● **Exercise description**
A word-for-word repeat of the records below is what this calls for.

(Object-level change descriptions)
○ ○ ○
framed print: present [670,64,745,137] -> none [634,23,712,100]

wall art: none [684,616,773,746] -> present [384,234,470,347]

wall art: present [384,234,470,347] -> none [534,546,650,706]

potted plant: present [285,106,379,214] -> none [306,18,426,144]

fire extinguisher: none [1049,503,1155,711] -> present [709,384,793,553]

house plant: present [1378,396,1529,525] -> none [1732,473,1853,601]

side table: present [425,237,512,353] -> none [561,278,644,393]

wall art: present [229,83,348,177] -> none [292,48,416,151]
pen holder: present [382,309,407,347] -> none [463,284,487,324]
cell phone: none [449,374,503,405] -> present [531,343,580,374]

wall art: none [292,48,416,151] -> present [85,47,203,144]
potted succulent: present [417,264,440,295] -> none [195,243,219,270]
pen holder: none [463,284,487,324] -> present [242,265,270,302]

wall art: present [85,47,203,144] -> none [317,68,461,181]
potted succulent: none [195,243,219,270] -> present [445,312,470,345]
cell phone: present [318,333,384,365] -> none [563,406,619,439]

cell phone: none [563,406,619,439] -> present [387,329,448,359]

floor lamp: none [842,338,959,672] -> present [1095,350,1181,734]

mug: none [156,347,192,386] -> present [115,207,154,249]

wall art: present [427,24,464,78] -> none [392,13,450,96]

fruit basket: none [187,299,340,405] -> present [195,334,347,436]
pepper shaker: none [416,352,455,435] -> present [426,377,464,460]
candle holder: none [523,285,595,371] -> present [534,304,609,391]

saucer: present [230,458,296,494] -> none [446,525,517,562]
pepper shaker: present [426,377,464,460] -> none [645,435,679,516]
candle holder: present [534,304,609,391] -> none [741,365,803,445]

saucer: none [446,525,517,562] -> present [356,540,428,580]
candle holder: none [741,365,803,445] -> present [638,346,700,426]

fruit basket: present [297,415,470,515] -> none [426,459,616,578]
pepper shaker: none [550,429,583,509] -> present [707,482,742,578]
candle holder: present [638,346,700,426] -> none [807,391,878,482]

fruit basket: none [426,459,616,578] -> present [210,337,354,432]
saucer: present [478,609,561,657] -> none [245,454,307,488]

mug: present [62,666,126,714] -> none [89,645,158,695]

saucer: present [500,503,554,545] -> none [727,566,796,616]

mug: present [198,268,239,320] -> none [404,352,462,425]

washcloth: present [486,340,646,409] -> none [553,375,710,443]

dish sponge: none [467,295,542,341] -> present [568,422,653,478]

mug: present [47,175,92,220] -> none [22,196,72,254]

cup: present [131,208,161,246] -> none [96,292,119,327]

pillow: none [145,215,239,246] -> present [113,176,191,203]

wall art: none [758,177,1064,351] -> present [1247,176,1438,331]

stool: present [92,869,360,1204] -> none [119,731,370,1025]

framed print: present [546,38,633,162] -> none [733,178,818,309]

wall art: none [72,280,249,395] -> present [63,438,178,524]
○ ○ ○
● **Answer below**
framed print: present [670,64,745,137] -> none [634,23,712,100]

wall art: none [684,616,773,746] -> present [384,234,470,347]

wall art: present [384,234,470,347] -> none [534,546,650,706]

potted plant: present [285,106,379,214] -> none [306,18,426,144]

fire extinguisher: none [1049,503,1155,711] -> present [709,384,793,553]

house plant: present [1378,396,1529,525] -> none [1732,473,1853,601]

side table: present [425,237,512,353] -> none [561,278,644,393]

wall art: present [229,83,348,177] -> none [292,48,416,151]
pen holder: present [382,309,407,347] -> none [463,284,487,324]
cell phone: none [449,374,503,405] -> present [531,343,580,374]

wall art: none [292,48,416,151] -> present [85,47,203,144]
potted succulent: present [417,264,440,295] -> none [195,243,219,270]
pen holder: none [463,284,487,324] -> present [242,265,270,302]

wall art: present [85,47,203,144] -> none [317,68,461,181]
potted succulent: none [195,243,219,270] -> present [445,312,470,345]
cell phone: present [318,333,384,365] -> none [563,406,619,439]

cell phone: none [563,406,619,439] -> present [387,329,448,359]

floor lamp: none [842,338,959,672] -> present [1095,350,1181,734]

mug: none [156,347,192,386] -> present [115,207,154,249]

wall art: present [427,24,464,78] -> none [392,13,450,96]

fruit basket: none [187,299,340,405] -> present [195,334,347,436]
pepper shaker: none [416,352,455,435] -> present [426,377,464,460]
candle holder: none [523,285,595,371] -> present [534,304,609,391]

saucer: present [230,458,296,494] -> none [446,525,517,562]
pepper shaker: present [426,377,464,460] -> none [645,435,679,516]
candle holder: present [534,304,609,391] -> none [741,365,803,445]

saucer: none [446,525,517,562] -> present [356,540,428,580]
candle holder: none [741,365,803,445] -> present [638,346,700,426]

fruit basket: present [297,415,470,515] -> none [426,459,616,578]
pepper shaker: none [550,429,583,509] -> present [707,482,742,578]
candle holder: present [638,346,700,426] -> none [807,391,878,482]

fruit basket: none [426,459,616,578] -> present [210,337,354,432]
saucer: present [478,609,561,657] -> none [245,454,307,488]

mug: present [62,666,126,714] -> none [89,645,158,695]

saucer: present [500,503,554,545] -> none [727,566,796,616]

mug: present [198,268,239,320] -> none [404,352,462,425]

washcloth: present [486,340,646,409] -> none [553,375,710,443]

dish sponge: none [467,295,542,341] -> present [568,422,653,478]

mug: present [47,175,92,220] -> none [22,196,72,254]

cup: present [131,208,161,246] -> none [96,292,119,327]

pillow: none [145,215,239,246] -> present [113,176,191,203]

wall art: none [758,177,1064,351] -> present [1247,176,1438,331]

stool: present [92,869,360,1204] -> none [119,731,370,1025]

framed print: present [546,38,633,162] -> none [733,178,818,309]

wall art: none [72,280,249,395] -> present [63,438,178,524]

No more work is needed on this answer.